== Brano scelto ==
**********
Tagore nacque, in India, a Calcutta, il 6 maggio 1861. Straordinario talento creativo, iniziò a comporre poesie da bambino e, dopo alcuni anni trascorsi in Gran Bretagna (periodo che gli permise di avvicinarsi con ammirazione al sistema di valori europeo), ritornò in India, con la convinzione che cultura orientale e quella occidentale potessero integrarsi pacificamente.
La sua visione spirituale e filosofica lo portò a creare un’originale fusione tra politeismo induista e cristianesimo, sulla base di un panteismo mistico che vedeva la manifestazione della presenza di Dio in ogni espressione della natura.
Nel 1913, Tagore ricevette il Nobel per la letteratura, con questa motivazione: «Per la profonda sensibilità, per la freschezza e bellezza dei versi che, con consumata capacità, riesce a rendere nella sua poeticità, espressa attraverso il suo linguaggio inglese, parte della letteratura dell’ovest».
Oltre che poeta, Tagore fu drammaturgo, prosatore, musicista, pittore. Ma da noi, oggi, è celebre soprattutto per le sue liriche che cantano con leggerezza e armonia l’amore vissuto come esperienza mistica che, secondo la visione orientale, pervade l’intera essenza dell’uomo.
Nel 1925 visitò Milano e tenne un discorso al Circolo filologico destando grande ammirazione con la sua serenità e la sua eloquenza armoniosa. Nei mesi scorsi la città di Milano, ricordando i 150 anni dalla sua nascita, gli ha reso omaggio con una serie di eventi culturali: cinema, letteratura, danze indiane, pubblicazioni e convegni.
**********
== Righe fornite ==
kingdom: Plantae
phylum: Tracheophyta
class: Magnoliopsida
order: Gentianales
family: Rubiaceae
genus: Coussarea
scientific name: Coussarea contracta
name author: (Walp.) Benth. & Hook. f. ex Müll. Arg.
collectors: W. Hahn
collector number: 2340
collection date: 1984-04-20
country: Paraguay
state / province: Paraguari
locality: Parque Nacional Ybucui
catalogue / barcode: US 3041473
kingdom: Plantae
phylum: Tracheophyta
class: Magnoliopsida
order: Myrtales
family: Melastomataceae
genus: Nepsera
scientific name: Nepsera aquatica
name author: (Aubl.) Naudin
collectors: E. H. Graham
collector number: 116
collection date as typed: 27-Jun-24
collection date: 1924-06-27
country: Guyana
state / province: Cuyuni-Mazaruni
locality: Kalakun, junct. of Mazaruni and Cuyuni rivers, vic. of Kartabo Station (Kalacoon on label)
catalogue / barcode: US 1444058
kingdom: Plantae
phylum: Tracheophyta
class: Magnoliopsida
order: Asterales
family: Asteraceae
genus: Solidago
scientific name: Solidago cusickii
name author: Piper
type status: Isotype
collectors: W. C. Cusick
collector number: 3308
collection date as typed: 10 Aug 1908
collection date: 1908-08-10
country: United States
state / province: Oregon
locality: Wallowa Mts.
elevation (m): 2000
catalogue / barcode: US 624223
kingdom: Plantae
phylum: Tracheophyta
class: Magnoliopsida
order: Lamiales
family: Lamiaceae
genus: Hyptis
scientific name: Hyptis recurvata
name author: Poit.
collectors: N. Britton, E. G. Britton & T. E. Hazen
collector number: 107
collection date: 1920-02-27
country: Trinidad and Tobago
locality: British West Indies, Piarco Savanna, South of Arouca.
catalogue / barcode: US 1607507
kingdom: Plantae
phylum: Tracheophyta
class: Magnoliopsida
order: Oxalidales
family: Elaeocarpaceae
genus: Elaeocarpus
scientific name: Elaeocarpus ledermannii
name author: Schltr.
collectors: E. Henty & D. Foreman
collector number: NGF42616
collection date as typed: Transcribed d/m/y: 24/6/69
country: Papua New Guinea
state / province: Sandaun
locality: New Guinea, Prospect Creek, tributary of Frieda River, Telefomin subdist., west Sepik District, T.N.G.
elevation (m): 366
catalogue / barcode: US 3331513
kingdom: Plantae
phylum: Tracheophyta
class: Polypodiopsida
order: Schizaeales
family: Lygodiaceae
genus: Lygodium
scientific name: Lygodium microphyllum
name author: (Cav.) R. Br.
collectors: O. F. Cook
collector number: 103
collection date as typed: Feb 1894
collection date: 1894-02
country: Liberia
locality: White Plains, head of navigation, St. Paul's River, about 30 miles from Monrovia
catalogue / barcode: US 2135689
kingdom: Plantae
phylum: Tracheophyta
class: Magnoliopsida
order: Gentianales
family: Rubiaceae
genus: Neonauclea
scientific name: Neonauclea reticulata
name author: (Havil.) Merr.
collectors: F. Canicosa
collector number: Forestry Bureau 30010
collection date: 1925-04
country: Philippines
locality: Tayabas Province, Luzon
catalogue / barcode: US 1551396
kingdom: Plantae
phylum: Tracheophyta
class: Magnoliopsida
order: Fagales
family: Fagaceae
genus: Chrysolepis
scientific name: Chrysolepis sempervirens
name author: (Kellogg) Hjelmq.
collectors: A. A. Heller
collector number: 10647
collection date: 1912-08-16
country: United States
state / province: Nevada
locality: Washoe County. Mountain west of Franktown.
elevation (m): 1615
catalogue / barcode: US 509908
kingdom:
**********
== Consegna ==
Spiega, per favore, in una-tre frasi perché Tagore ricevette il Nobel per la letteratura nel 1913, secondo il brano su Tagore. Le righe non hanno alcun ruolo in questo esercizio.

== Risposta corretta ==
Secondo la motivazione del premio, Tagore ricevette il Nobel per la profonda sensibilità e per la freschezza e la bellezza dei suoi versi. Con consumata capacità, riuscì a rendere la sua poeticità, espressa attraverso il suo linguaggio inglese, parte della letteratura dell'ovest.